What is required: Show all lines below holding the string "graph".

#####

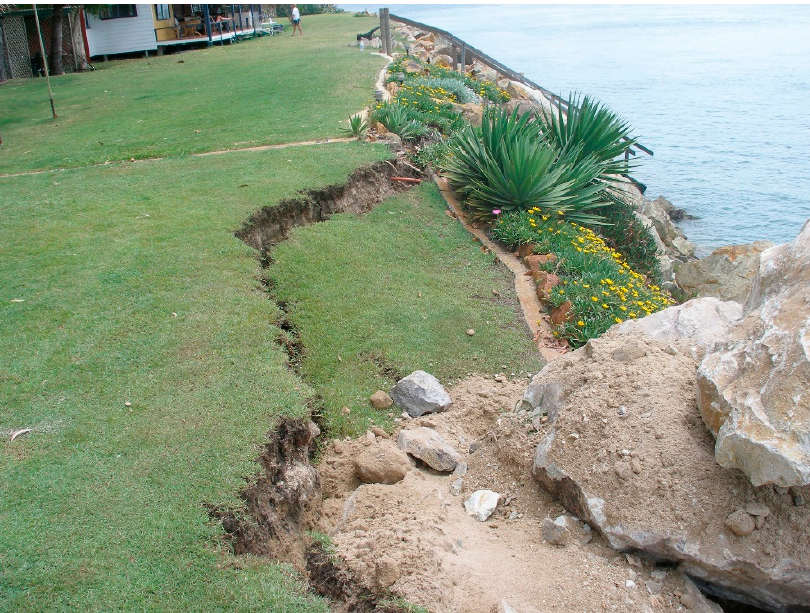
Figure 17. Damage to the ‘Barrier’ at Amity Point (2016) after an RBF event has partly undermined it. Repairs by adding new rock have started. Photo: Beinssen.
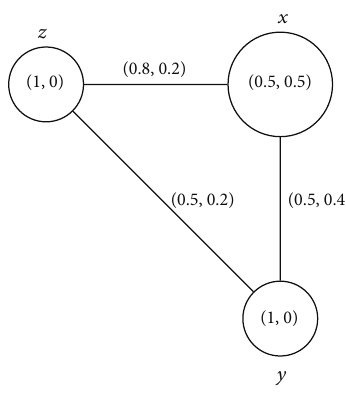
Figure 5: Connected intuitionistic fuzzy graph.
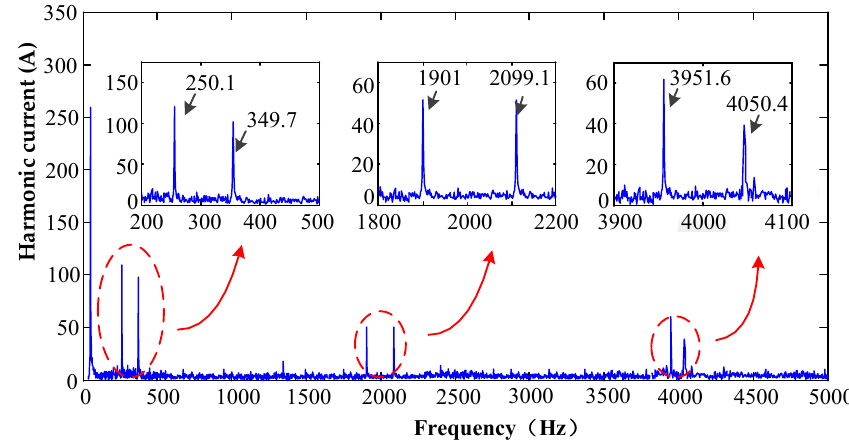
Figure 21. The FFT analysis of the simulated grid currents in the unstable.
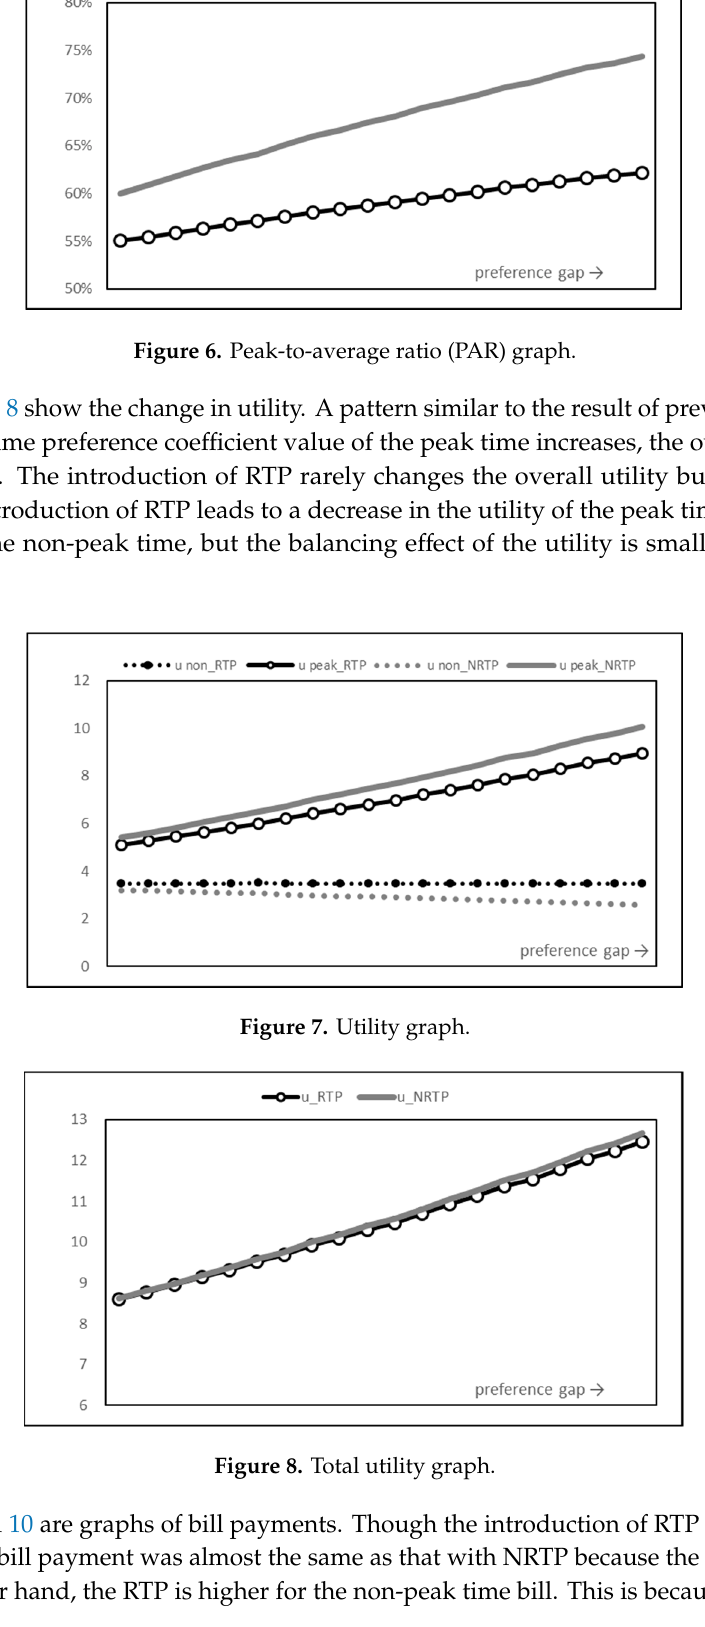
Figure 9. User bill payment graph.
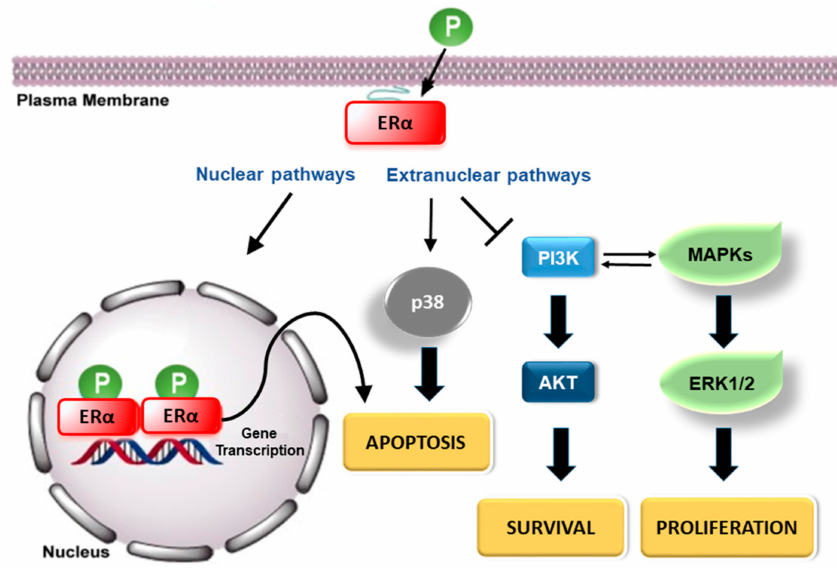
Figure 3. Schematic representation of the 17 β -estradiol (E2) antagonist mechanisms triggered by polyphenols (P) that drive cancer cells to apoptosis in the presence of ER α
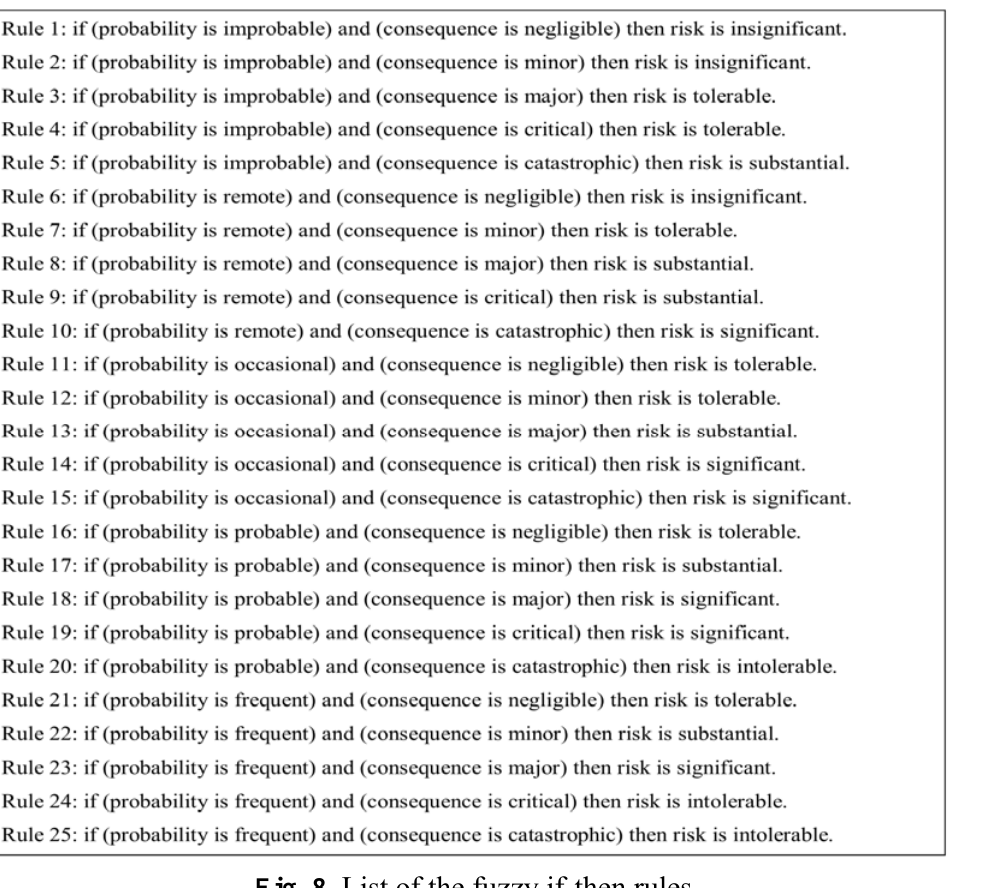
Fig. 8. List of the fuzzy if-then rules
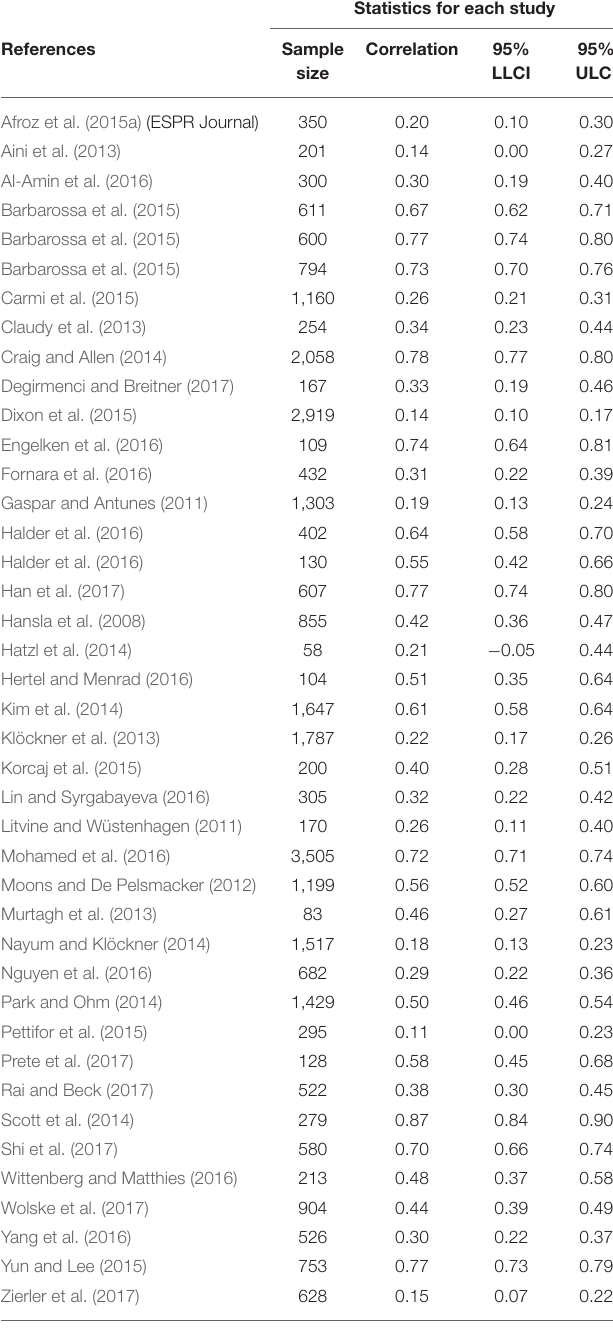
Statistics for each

#####

Worked solution:
Figure 5: Connected intuitionistic fuzzy graph.
Figure 9. User bill payment graph.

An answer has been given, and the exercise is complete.